A top Democrat will accuse US regulators of allowing Silicon Valley Bank and Signature Bank to “grow too big, too fast”, drawing parallels between the lenders’ collapse and the 2008 financial crisis in a congressional hearing on Tuesday.
According to excerpts released by his office, Sherrod Brown, the Democrat who chairs the powerful Senate banking committee, will say: “We’re left with many questions — and a lot of justified anger — towards bank executives and boards, venture capitalists, federal and state bank regulators, and policymakers.”
The senator will add: “The officials sitting before us today know that their predecessors rolled back protections — like capital and liquidity standards, stress tests, brokered deposit limits and even basic supervision. They greenlighted these banks to grow too big, too fast.”
Senior officials from the US Treasury, Federal Reserve and Federal Deposit Insurance Corporation are set to face hours of questioning from Brown’s committee during Tuesday’s hearing.
Michael Barr, the Fed’s top official on banking supervision, will appear alongside Martin Gruenberg, chair of the FDIC, and Nellie Liang, under-secretary for domestic finance at the Treasury.
The House financial services committee will hold a second hearing on Wednesday with the same panellists.

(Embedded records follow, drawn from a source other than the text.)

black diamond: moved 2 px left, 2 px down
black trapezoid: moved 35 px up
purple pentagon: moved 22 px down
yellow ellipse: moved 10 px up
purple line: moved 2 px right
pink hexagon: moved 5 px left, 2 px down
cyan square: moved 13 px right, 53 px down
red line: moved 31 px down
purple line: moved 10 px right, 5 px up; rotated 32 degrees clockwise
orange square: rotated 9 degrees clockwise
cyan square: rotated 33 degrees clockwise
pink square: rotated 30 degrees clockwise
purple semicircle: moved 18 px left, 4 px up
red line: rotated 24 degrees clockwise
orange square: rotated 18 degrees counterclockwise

The grilling comes as the collapse of SVB and Signature Bank has sparked a flurry of debate on Capitol Hill over whether new laws are needed to shore up the banking system or punish the executives of the failed lenders. This week’s hearings are likely to be the first in a series of similar events relating to the banks’ collapse.

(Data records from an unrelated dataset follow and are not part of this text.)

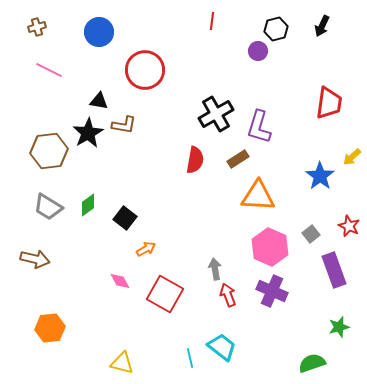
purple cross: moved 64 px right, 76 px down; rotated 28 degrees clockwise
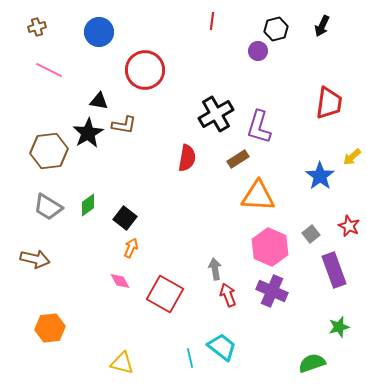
red semicircle: moved 8 px left, 2 px up
orange arrow: moved 15 px left, 1 px up; rotated 36 degrees counterclockwise
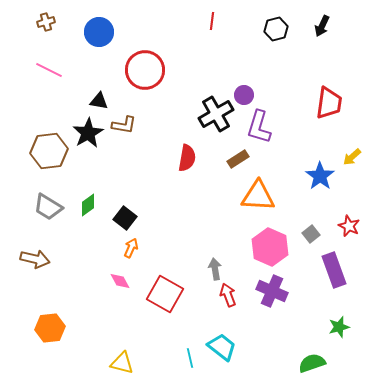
brown cross: moved 9 px right, 5 px up
purple circle: moved 14 px left, 44 px down
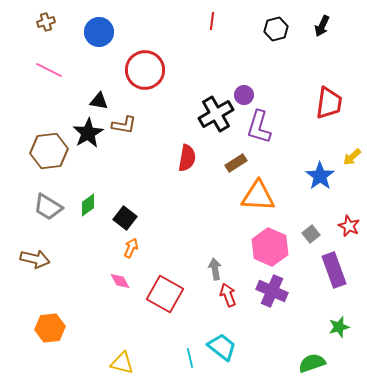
brown rectangle: moved 2 px left, 4 px down
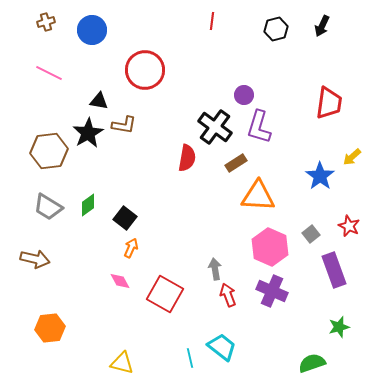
blue circle: moved 7 px left, 2 px up
pink line: moved 3 px down
black cross: moved 1 px left, 13 px down; rotated 24 degrees counterclockwise
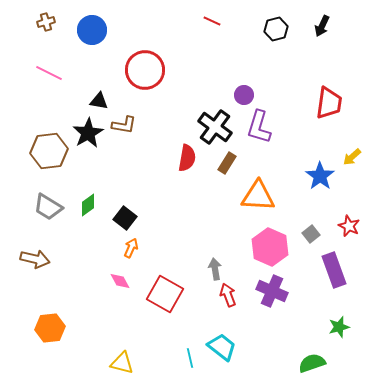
red line: rotated 72 degrees counterclockwise
brown rectangle: moved 9 px left; rotated 25 degrees counterclockwise
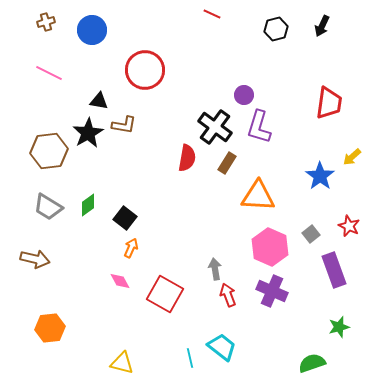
red line: moved 7 px up
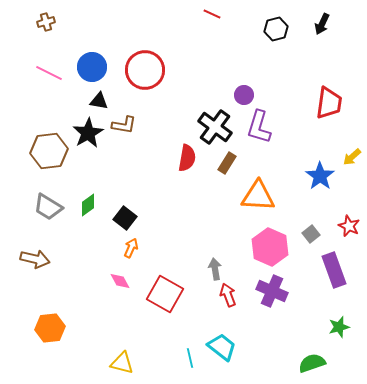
black arrow: moved 2 px up
blue circle: moved 37 px down
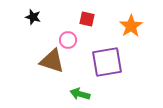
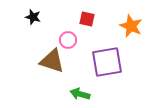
orange star: rotated 15 degrees counterclockwise
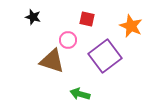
purple square: moved 2 px left, 6 px up; rotated 28 degrees counterclockwise
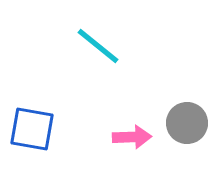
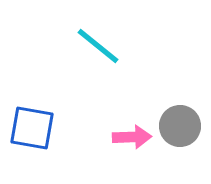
gray circle: moved 7 px left, 3 px down
blue square: moved 1 px up
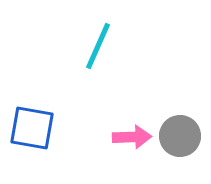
cyan line: rotated 75 degrees clockwise
gray circle: moved 10 px down
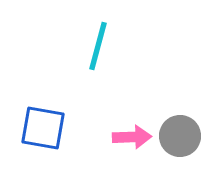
cyan line: rotated 9 degrees counterclockwise
blue square: moved 11 px right
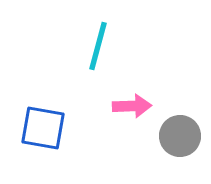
pink arrow: moved 31 px up
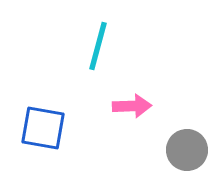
gray circle: moved 7 px right, 14 px down
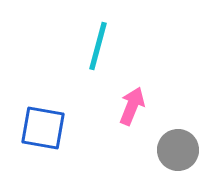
pink arrow: rotated 66 degrees counterclockwise
gray circle: moved 9 px left
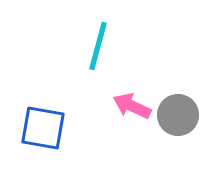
pink arrow: rotated 87 degrees counterclockwise
gray circle: moved 35 px up
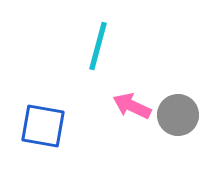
blue square: moved 2 px up
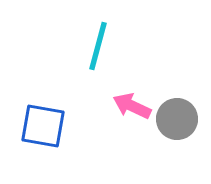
gray circle: moved 1 px left, 4 px down
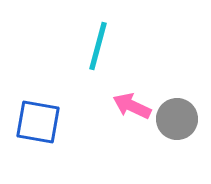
blue square: moved 5 px left, 4 px up
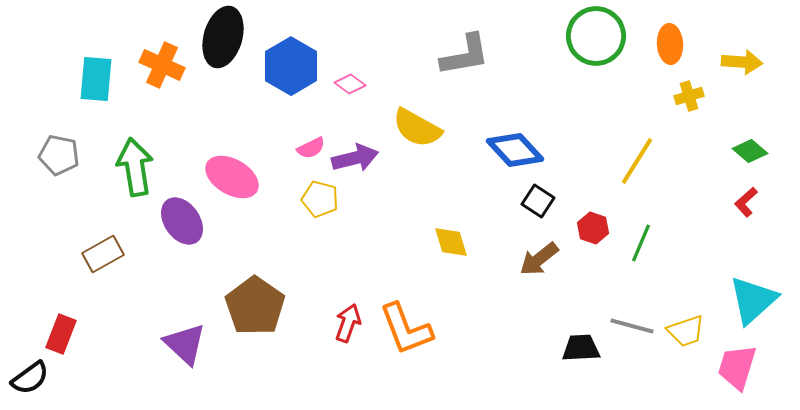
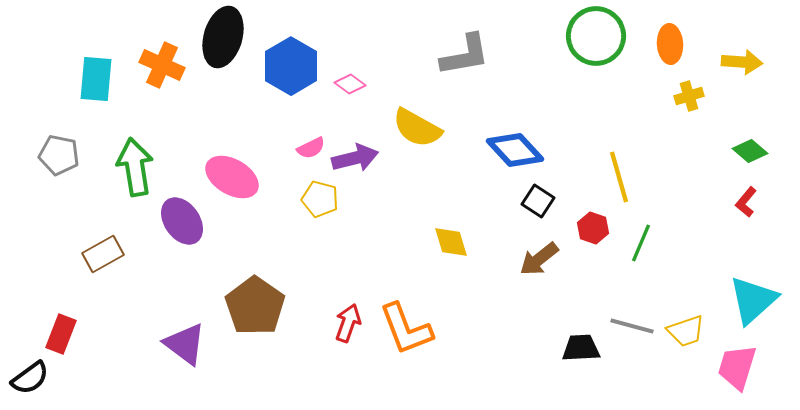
yellow line: moved 18 px left, 16 px down; rotated 48 degrees counterclockwise
red L-shape: rotated 8 degrees counterclockwise
purple triangle: rotated 6 degrees counterclockwise
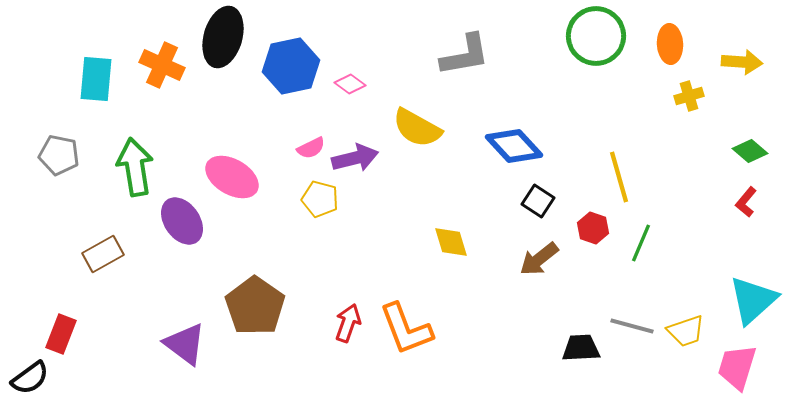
blue hexagon: rotated 18 degrees clockwise
blue diamond: moved 1 px left, 4 px up
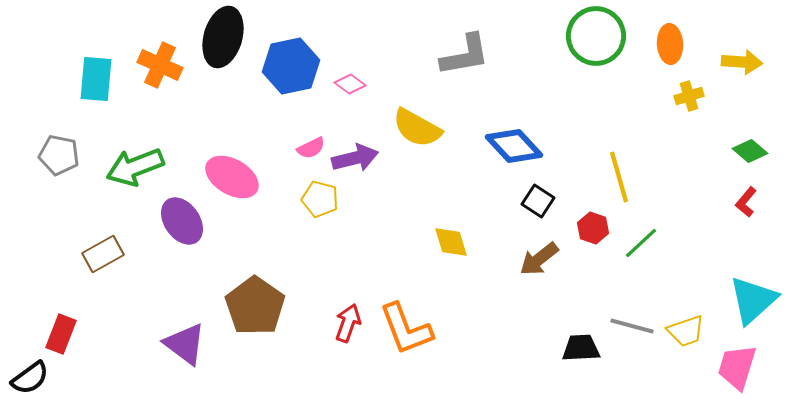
orange cross: moved 2 px left
green arrow: rotated 102 degrees counterclockwise
green line: rotated 24 degrees clockwise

Last week, Brown and Tim Scott, the Senate banking committee’s top Republican, sent letters to Gregory Becker, the former chief executive of SVB, and Joseph DePaolo, the former chief executive of Signature Bank, calling on them to testify.
Republicans are expected to have tough questions for Fed and Treasury officials during Tuesday’s hearing. A spokesperson for Scott said he would use his time to “focus on the Federal Reserve’s failure to take appropriate supervisory actions to mitigate and prevent the collapse of SVB” and “urge greater transparency surrounding the FDIC’s auction process”.
The FDIC announced on Monday that First Citizens Bank would take on all of SVB’s deposits and loans. Last week, a similar takeover was announced for Signature Bank, whose operations were sold to Flagstar, which is owned by New York Community Bank.
Barr is expected to blame the collapse of SVB on a “textbook case of mismanagement”, according to his prepared testimony, which was released on Monday. In the published remarks, Barr criticised the bank’s “concentrated business model” and proposed a possible tightening of banking rules to avoid similar bank failures in future.